Norway’s Sami communities battle to maintain traditions
Reindeer herders claim wind farms, roads and rail threaten their ancient livelihood
Two reindeer in a snow storm in Tisnes, Troms county, Norway. Photograph: Stephen Starr
Aleksandersen family father and daughter butchering a reindeer. Photograph: Stephen Starr
Reindeer have been herded by the Sami people for over a 1,000 years. Photograph: Getty
Sara Katrine Aleksandersen: one of a Sami family of reindeer herders. Photograph: Stephen Starr Sara Katrine Aleksandersen: one of a Sami family of reindeer herders. Photograph: Stephen Starr
This winter, Sami reindeer herder Risten Aleksandersen and her family are facing a major threat to their age-old way of life. The Aleksandersens have raised, herded and slaughtered reindeer as a central part of their indigenous culture for generations. But now a huge wind farm and property developments are encroaching on the land their reindeer use for grazing on the island of Kvaloya in Norway’s far north.
“They are using explosives to carve out a road, and we’ve had to gather and fence in the reindeer so we don’t lose them in the wild,” she says. “And because they can’t roam around, as they normally would, we have to buy food for them, which is an additional cost for us.”
The loss of grazing land, she says, is the biggest threat to her livelihood and to broader Sami culture today.
Sami reindeer herders have enjoyed the largely unencumbered and sanctioned use of state-owned land across the mountains and tundra of Arctic Scandinavia for more than 1,000 years. Their unique culture sees them follow an eight-season calendar, and is centred on reindeer husbandry that involves migrating hundreds of kilometres twice a year to seasonal grazing lands.
The loss of land access facing Risten Aleksandersen’s reindeer herd, which are camped close to an area known as White Mountain, a 54km drive west of Tromso, is just one of several challenges facing Norway’s 60,000-strong Sami community. Fewer employment opportunities in the north have led to many moving 1,150km south to Oslo, where links with their traditions and languages are often lost in the capital’s urban environment.
The community is also struggling with the legacy of forced integration that involved the attempted “Norwegianisation” of Sami children in past decades, as well as, increasingly, climate change.
The killing of about 120 migrating reindeer in eight separate train strikes in Norland county last month made international headlines, but it was not the first time such a tragedy has struck. Nor was it altogether surprising: members of the Sami community say herders in Norland county have been calling on the authorities to build a barrier along that section of track for the past five years, but believe the government views it cheaper to compensate herders than build a lengthy fence.
Events such as these have led tensions to spiral between the state and Sami communities. A set of procedural guidelines released in 2005 and agreed to by Oslo and the Finnmark county-based Sami parliament states that the former is obliged to consult the Sami parliament on “land ownership rights and rights to use lands, matters concerning land administration and competing land utilisation”.
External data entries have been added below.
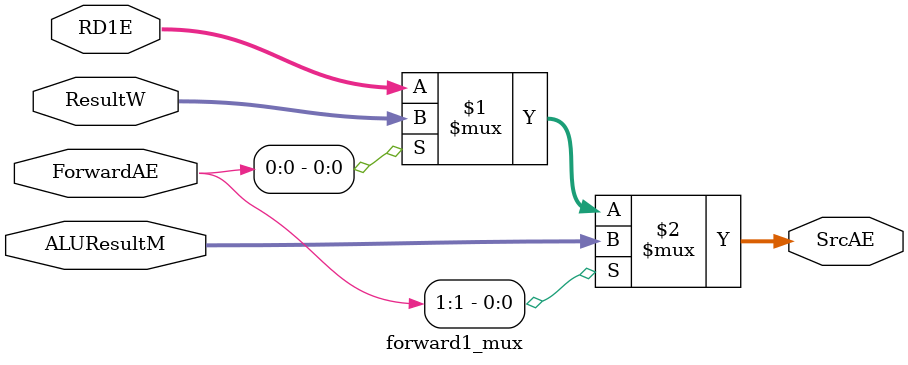
<source format=v>
`timescale 1ns / 1ps


module forward1_mux #
(    
     parameter WIDTH = 8
)(
     input  [WIDTH-1:0] RD1E, 
     input  [WIDTH-1:0] ResultW, 
     input  [WIDTH-1:0] ALUResultM,
     input  [1:0]       ForwardAE,
     output [WIDTH-1:0] SrcAE
);
     assign SrcAE = ForwardAE[1] ? ALUResultM : (ForwardAE[0] ? ResultW : RD1E);
endmodule

</source>
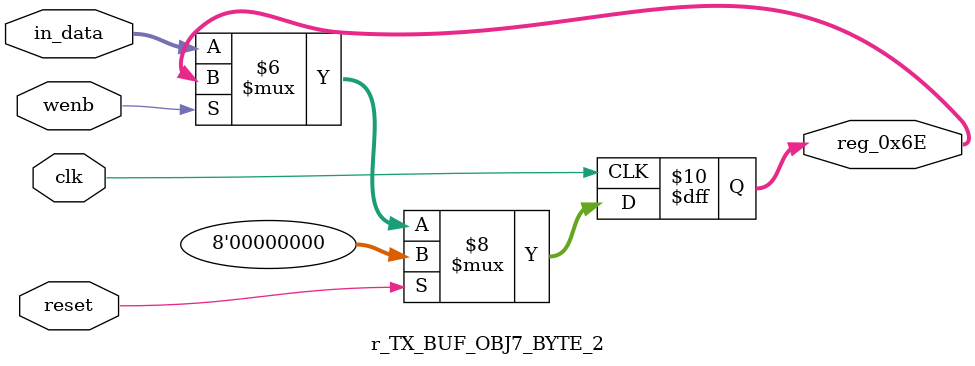
<source format=v>
module r_TX_BUF_OBJ7_BYTE_2(output reg [7:0] reg_0x6E, input wire reset, input wire wenb, input wire [7:0] in_data, input wire clk);
	always@(posedge clk)
	begin
		if(reset==0) begin
			if(wenb==0)
				reg_0x6E<=in_data;
			else
				reg_0x6E<=reg_0x6E;
		end
		else
			reg_0x6E<=8'h00;
	end
endmodule
</source>
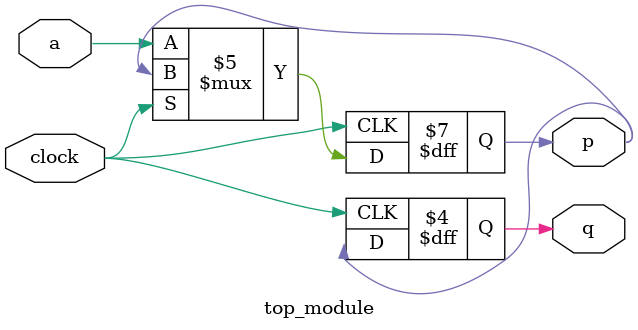
<source format=sv>
module top_module (
    input clock,
    input a, 
    output reg p,
    output reg q
);

    always @(posedge clock or negedge clock) begin
        if (~clock) begin
            p <= a;
        end 
    end

    always @(negedge clock) begin
        q <= p;
    end
endmodule

</source>
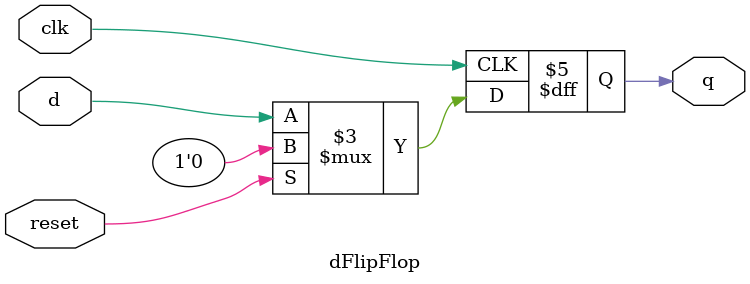
<source format=v>
module top_module (
    input clk,
    input reset,            // Synchronous reset
    input [7:0] d,
    output [7:0] q
);
    
    genvar i;
    generate for(i = 0; i < 8; i = i + 1)
        begin: DFF
            dFlipFlop instance_i(.clk(clk), .reset(reset), .d(d[i]), .q(q[i]));
        end
    endgenerate

endmodule

module dFlipFlop(input clk, input reset, input d, output q);
    always@(posedge clk) begin 
        if(reset) q <= 0;
        else q <= d;
    end
endmodule
</source>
But for Risten Aleksandersen, whose family owns between 250 and 300 reindeer, such statements mean little. “The wind farm project has already started even though we have a legal complaint in against it. The government in Oslo is looking at the case but the owners have already started to build,” she says.
The 200-kilowatt wind park will include 67 giant turbines and cover 10.5sq km on the neighbouring Kvitjell (White) and Raudfjell (Red) mountains. Siemens Gamesa, the company behind the project, says that, once operational, the wind park will provide clean electricity for up to 50,000 Norwegian homes.
Clash of interests
“Much of the land [used by herders across Norway] is still state land – herders don’t have private ownership of it,” says Henrik Olsen, a member of the Sami parliamentary council. “This, and the various resources [such as wind power] available in these areas mean they are of interest to the national authorities, and as a result there is a clash of interests. But we [in the parliament] are doing as much as we can to protect Sami peoples’ rights.”
A 45-minute drive east of the wind park in the tiny hamlet of Tisnes, a herd of about 30 reindeer wanders happily along public roads and through snow-covered fields. Local residents say the reindeer are not their own, but belong to a Sami herder (only Sami can own reindeer) who lives dozens of kilometres away, and who checks the herd only occasionally.
The local residents say there is nothing unusual about herds being left unsupervised for weeks since reindeer have roamed the area for centuries. But the recent spread of human activity and suburbs – the population of nearby Tromso has surged from about 12,000 in the early 1960s to 70,000 today – is leading to inevitable conflicts.
Some say the pressure to modernise, together with threats to land access, have contributed to a suicide rate among Sami communities that is 50 per cent higher than the national average. Alcohol abuse is prevalent, while a major sexual abuse scandal revealed in November and involving Sami and Norwegian communities in Norland county shocked the country.
However, in a wealthy country with one of the highest standards of living in the world, some Sami are angered that mainstream society can’t support a way of life that is compatible for Norwegians and Sami communities alike.
“We don’t want to live as Norwegians,” says Aleksandersen.
“We need people in Norway to think in a different way.”